Judd Trump and Ricky Walden will contest the final of the China Open after emerging from contrasting last four encounters on Saturday.
Trump produced some superb snooker, as well as riding his luck a little, to hammer Stephen Maguire 6-0.
Earlier, Walden was made to work a lot harder for his close 6-5 victory over John Higgins.
For both Englishmen, there is an opportunity to collect their first ranking event titles of the campaign in the penultimate event on the calendar.
Walden, of course, featured in the final of last week’s Players Championship only to eventually be downed by Northern Ireland’s Mark Allen.
That the 33 year-old has been able to sustain his form despite only making the long flight from Manchester to Beijing on Monday is testament to how well he is cueing the ball of late.

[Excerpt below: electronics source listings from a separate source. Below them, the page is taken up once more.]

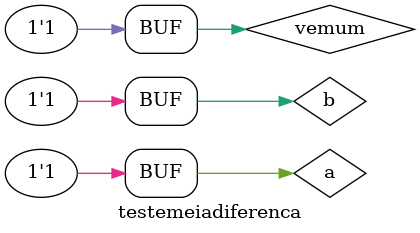
<source format=v>


module meiadiferenca (s, s1, p, q);
output s, s1;
input p, q;
assign s = p ^ q;
assign s1 = ~p & q;

endmodule // meiadiferenca

//-- Teste diferenca completa 

module testemeiadiferenca;
reg a, b, vemum;
wire s2, s3, s4, s5, s6, s, s1;

meiadiferenca M1 (s2, s3, a, b);
meiadiferenca M2 (s, s4, s2, vemum);
nand NAND1 (s5, s3, s3);
nand NAND2 (s6, s4, s4);
nand NAND3 (s1, s5, s6);

  // parte principal
   initial begin
	   $display("Guia 04 - Exercicio 05");
		$display("Bruno Cesar Lopes Silva - 415985");
      $display("Diferenca Completa");
      $display("\n a - b - cIn = s / cOut\n");
  		a=0; b=0; vemum=0;
		$monitor(" %b - %b - %b =   %b / %b", a, b, vemum, s, s1);
		#1 a=0; b=0; vemum=1;
		#1 a=0; b=1; vemum=0;
		#1 a=0; b=1; vemum=1;
		#1 a=1; b=0; vemum=0;
		#1 a=1; b=0; vemum=1;
		#1 a=1; b=1; vemum=0;
		#1 a=1; b=1; vemum=1;
		
		end
		
		endmodule // testediferencacompleta
</source>
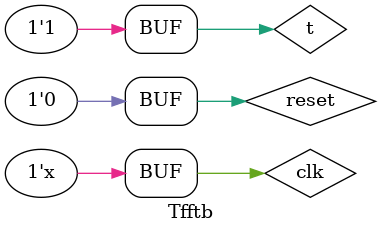
<source format=v>
`timescale 1ns / 1ps


module Tfftb;

	// Inputs
	reg t;
	reg clk;
	reg reset;

	// Outputs
	wire q;

	// Instantiate the Unit Under Test (UUT)
	Tflipflop uut (
		.t(t), 
		.clk(clk), 
		.reset(reset), 
		.q(q)
	);
initial begin
	$monitor("time=%g,t=%b,reset=%b,clk=%b,q=%b",$time,t,reset,clk,q);
	end

	initial begin
		// Initialize Inputs
		reset = 1;
		clk=0;

		// Wait 100 ns for global reset to finish
		#100;t=0;reset=0;
		#100;t=1;
	
		
        
		// Add stimulus here

	end
	always
	#50 clk=~clk;
endmodule


</source>
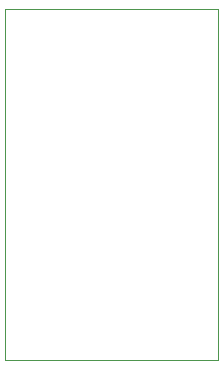
<source format=gbr>
%TF.GenerationSoftware,Altium Limited,Altium Designer,22.2.1 (43)*%
G04 Layer_Color=0*
%FSLAX45Y45*%
%MOMM*%
%TF.SameCoordinates,D68F7B63-5BB6-472D-936E-BE577255EEBD*%
%TF.FilePolarity,Positive*%
%TF.FileFunction,Profile,NP*%
%TF.Part,Single*%
G01*
G75*
%TA.AperFunction,Profile*%
%ADD50C,0.02540*%
D50*
X7734300Y5715000D02*
Y8686800D01*
X9534301D01*
Y5715000D01*
X7734300D01*
%TF.MD5,c32fe0f93111b0c08ce6eff17af7174e*%
M02*

</source>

That was never more evident that in his deciding frame against Higgins when, despite being seated as the four-time world champion came from 5-3 down to force the shoot-out, Walden coolly knocked in a superb 131 to seal successive spots in finals.

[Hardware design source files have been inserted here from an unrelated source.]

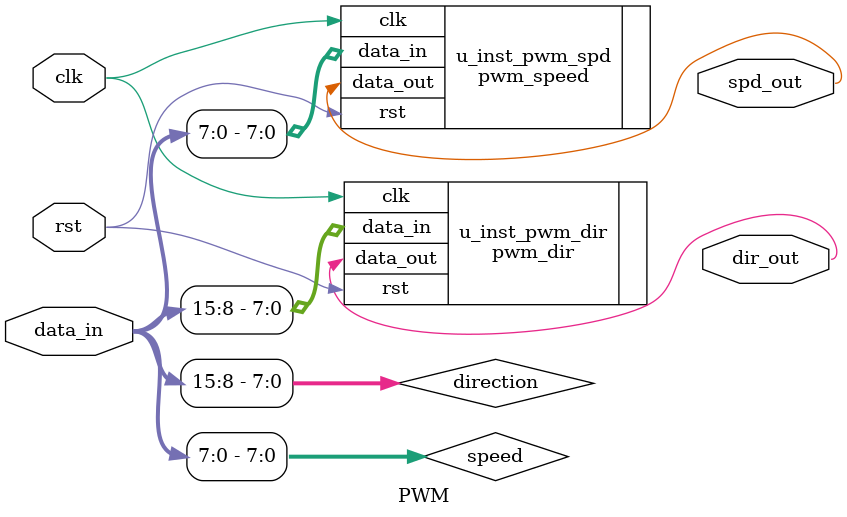
<source format=sv>
`timescale 1ns / 1ps


module PWM(
    input clk,
    input rst,
    input [15:0] data_in,
    output spd_out,
    output dir_out
    );

    logic [7:0] direction;
    logic [7:0] speed;
    
    assign direction = data_in[15:8];
    assign speed = data_in[7:0];

    pwm_speed u_inst_pwm_spd(
        .clk(clk),
        .rst(rst),
        .data_in(speed),
        .data_out(spd_out));

    pwm_dir u_inst_pwm_dir(
        .clk(clk),
        .rst(rst),
        .data_in(direction),
        .data_out(dir_out));

    

endmodule

</source>
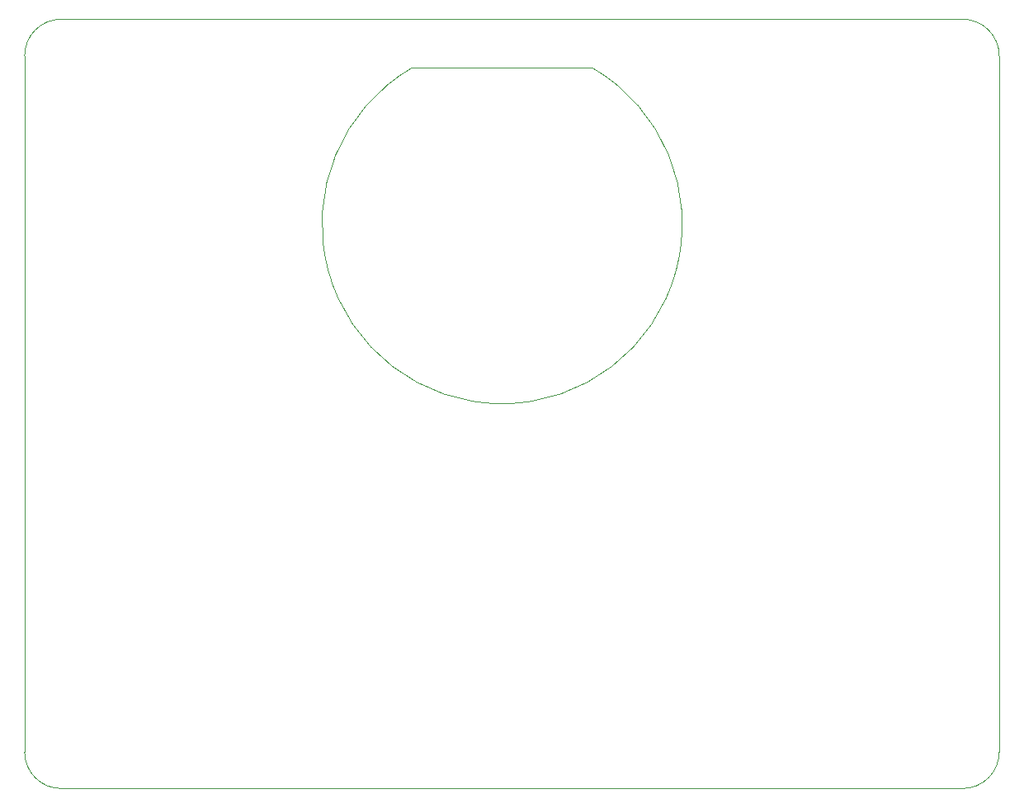
<source format=gm1>
%TF.GenerationSoftware,KiCad,Pcbnew,5.99.0+really5.1.12+dfsg1-1*%
%TF.CreationDate,2022-01-12T10:46:10+01:00*%
%TF.ProjectId,ba-imu,62612d69-6d75-42e6-9b69-6361645f7063,v01*%
%TF.SameCoordinates,Original*%
%TF.FileFunction,Profile,NP*%
%FSLAX46Y46*%
G04 Gerber Fmt 4.6, Leading zero omitted, Abs format (unit mm)*
G04 Created by KiCad (PCBNEW 5.99.0+really5.1.12+dfsg1-1) date 2022-01-12 10:46:10*
%MOMM*%
%LPD*%
G01*
G04 APERTURE LIST*
%TA.AperFunction,Profile*%
%ADD10C,0.050000*%
%TD*%
G04 APERTURE END LIST*
D10*
X139740640Y-55000000D02*
X158253965Y-54996879D01*
X158253965Y-54996879D02*
G75*
G02*
X139740640Y-55000000I-9253965J-16003121D01*
G01*
X100000000Y-53750000D02*
G75*
G02*
X103750000Y-50000000I3750000J0D01*
G01*
X196250000Y-50000000D02*
G75*
G02*
X200000000Y-53750000I0J-3750000D01*
G01*
X200000000Y-125250000D02*
G75*
G02*
X196250000Y-129000000I-3750000J0D01*
G01*
X103750000Y-129000000D02*
G75*
G02*
X100000000Y-125250000I0J3750000D01*
G01*
X103750000Y-129000000D02*
X196250000Y-129000000D01*
X200000000Y-53750000D02*
X200000000Y-125250000D01*
X103750000Y-50000000D02*
X196250000Y-50000000D01*
X100000000Y-53750000D02*
X100000000Y-125250000D01*
M02*

</source>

He’ll be desperate to make amends for last week’s mini capitulation, where he went from being 3-1 ahead of Allen to 7-3 down, before eventually losing 10-6.

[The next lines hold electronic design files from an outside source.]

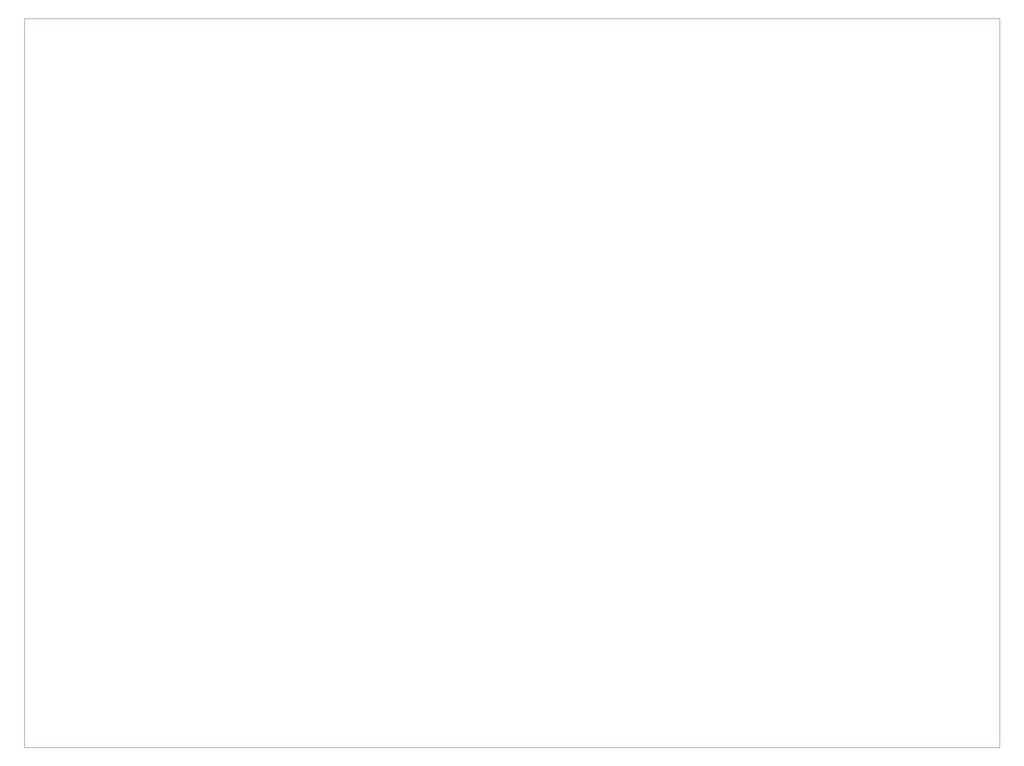
<source format=gbr>
%TF.GenerationSoftware,KiCad,Pcbnew,9.0.2*%
%TF.CreationDate,2025-12-22T22:41:59+05:30*%
%TF.ProjectId,its_a_wrap,6974735f-615f-4777-9261-702e6b696361,rev?*%
%TF.SameCoordinates,Original*%
%TF.FileFunction,Profile,NP*%
%FSLAX46Y46*%
G04 Gerber Fmt 4.6, Leading zero omitted, Abs format (unit mm)*
G04 Created by KiCad (PCBNEW 9.0.2) date 2025-12-22 22:41:59*
%MOMM*%
%LPD*%
G01*
G04 APERTURE LIST*
%TA.AperFunction,Profile*%
%ADD10C,0.050000*%
%TD*%
G04 APERTURE END LIST*
D10*
X35810000Y-25990000D02*
X218600000Y-25990000D01*
X218600000Y-162690000D01*
X35810000Y-162690000D01*
X35810000Y-25990000D01*
M02*

</source>
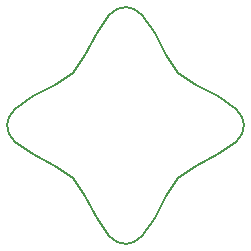
<source format=gm1>
G04 #@! TF.GenerationSoftware,KiCad,Pcbnew,5.1.2-1.fc30*
G04 #@! TF.CreationDate,2019-06-18T23:23:49+02:00*
G04 #@! TF.ProjectId,bricopixels,62726963-6f70-4697-9865-6c732e6b6963,1*
G04 #@! TF.SameCoordinates,Original*
G04 #@! TF.FileFunction,Profile,NP*
%FSLAX46Y46*%
G04 Gerber Fmt 4.6, Leading zero omitted, Abs format (unit mm)*
G04 Created by KiCad (PCBNEW 5.1.2-1.fc30) date 2019-06-18 23:23:49*
%MOMM*%
%LPD*%
G04 APERTURE LIST*
%ADD10C,0.200000*%
G04 APERTURE END LIST*
D10*
X62421945Y-31405924D02*
X63987504Y-30335860D01*
X63987506Y-35242464D02*
X62421946Y-34172402D01*
X65836796Y-29383322D02*
X67348028Y-28352661D01*
X67348028Y-28352661D02*
X68378686Y-26841428D01*
X61939877Y-32046169D02*
X62421945Y-31405924D01*
X61761916Y-32789163D02*
X61939877Y-32046169D01*
X62421946Y-34172402D02*
X61939878Y-33532158D01*
X71784523Y-22766543D02*
X72527518Y-22944504D01*
X73167775Y-42151740D02*
X72527531Y-42633808D01*
X72527518Y-22944504D02*
X73167763Y-23426572D01*
X67348034Y-37225658D02*
X65836800Y-36195000D01*
X70401284Y-23426574D02*
X71041528Y-22944505D01*
X69331222Y-24992134D02*
X70401284Y-23426574D01*
X71784536Y-42811770D02*
X71041541Y-42633809D01*
X73167763Y-23426572D02*
X74237827Y-24992131D01*
X63987504Y-30335860D02*
X65836796Y-29383322D01*
X72527531Y-42633808D02*
X71784536Y-42811770D01*
X71041541Y-42633809D02*
X70401296Y-42151741D01*
X76221031Y-37225653D02*
X75190373Y-38736886D01*
X71041528Y-22944505D02*
X71784523Y-22766543D01*
X75190365Y-26841423D02*
X76221025Y-28352655D01*
X79581553Y-30335849D02*
X81147113Y-31405911D01*
X77732263Y-36194992D02*
X76221031Y-37225653D01*
X81147114Y-34172390D02*
X79581556Y-35242454D01*
X74237837Y-40586180D02*
X73167775Y-42151740D01*
X76221025Y-28352655D02*
X77732259Y-29383314D01*
X68378694Y-38736890D02*
X67348034Y-37225658D01*
X69331232Y-40586183D02*
X68378694Y-38736890D01*
X70401296Y-42151741D02*
X69331232Y-40586183D01*
X77732259Y-29383314D02*
X79581553Y-30335849D01*
X68378686Y-26841428D02*
X69331222Y-24992134D01*
X79581556Y-35242454D02*
X77732263Y-36194992D01*
X81147113Y-31405911D02*
X81629181Y-32046155D01*
X81629182Y-33532145D02*
X81147114Y-34172390D01*
X81629181Y-32046155D02*
X81807143Y-32789150D01*
X61939878Y-33532158D02*
X61761916Y-32789163D01*
X81807143Y-32789150D02*
X81807143Y-32789150D01*
X81807143Y-32789150D02*
X81629182Y-33532145D01*
X74237827Y-24992131D02*
X75190365Y-26841423D01*
X75190373Y-38736886D02*
X74237837Y-40586180D01*
X65836800Y-36195000D02*
X63987506Y-35242464D01*
M02*

</source>
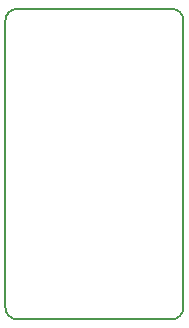
<source format=gbr>
G04 #@! TF.GenerationSoftware,KiCad,Pcbnew,7.0.6-0*
G04 #@! TF.CreationDate,2023-10-14T16:51:04-04:00*
G04 #@! TF.ProjectId,RAM Module,52414d20-4d6f-4647-956c-652e6b696361,1*
G04 #@! TF.SameCoordinates,Original*
G04 #@! TF.FileFunction,Profile,NP*
%FSLAX46Y46*%
G04 Gerber Fmt 4.6, Leading zero omitted, Abs format (unit mm)*
G04 Created by KiCad (PCBNEW 7.0.6-0) date 2023-10-14 16:51:04*
%MOMM*%
%LPD*%
G01*
G04 APERTURE LIST*
G04 #@! TA.AperFunction,Profile*
%ADD10C,0.150000*%
G04 #@! TD*
G04 APERTURE END LIST*
D10*
X142590000Y-86870000D02*
X142590000Y-111162840D01*
X157660077Y-86870000D02*
G75*
G03*
X156660000Y-85869923I-1000077J0D01*
G01*
X143587161Y-112162915D02*
X156662840Y-112162915D01*
X143590077Y-85869900D02*
G75*
G03*
X142590000Y-86870000I23J-1000100D01*
G01*
X157662915Y-111162839D02*
X157662915Y-86870000D01*
X156662840Y-112162915D02*
G75*
G03*
X157662915Y-111162839I-40J1000115D01*
G01*
X142587085Y-111162840D02*
G75*
G03*
X143587161Y-112162915I1000115J40D01*
G01*
X156660000Y-85869923D02*
X143590077Y-85869923D01*
M02*

</source>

Walden’s best memories come in China, though, with all three of his ranking event successes hailing from the Far East nation.
A China Open triumph would add to his previous titles captured in the Shanghai Masters, Wuxi Classic and International Championship.
The Shanghai Masters is in fact where Trump’s best ranking event performance came this season when he was narrowly defeated by Kyren Wilson.
Trump has looked excellent in spells during the last 12 months but has developed a nasty habit of losing too many encounters that he ought to have won – perhaps indicative of why he has failed to land any more trophies other than the Championship League.
When in among the balls he sometimes appears as if he cant miss, before he unexpectedly does which can throw the outcome of entire matches into doubt.
Trump announced himself into the big-time when he won the China Open five years ago and victory on Sunday could launch a very realistic chance of a maiden crowning at the Crucible next month.
Tomorrow’s two finalists have met on ten occasions but seven of those have been played behind closed doors in the short formatted Championship League.
In events carrying ranking points, the head-to-head is 2-1 in favour of 26 year-old Trump but the last of those clashes came almost two years ago.
As always, the best of 19 frame final will hinge first on who can make the better start in the opening session before, second, whether or not that competitor can subsequently hold his nerve until the contest’s conclusion.
Both men have been scoring heavily so this final could be as much about who can compete more strongly in the safety department.
Either way, it promises to be an entertaining affair while coverage is live on Eurosport and selected betting websites.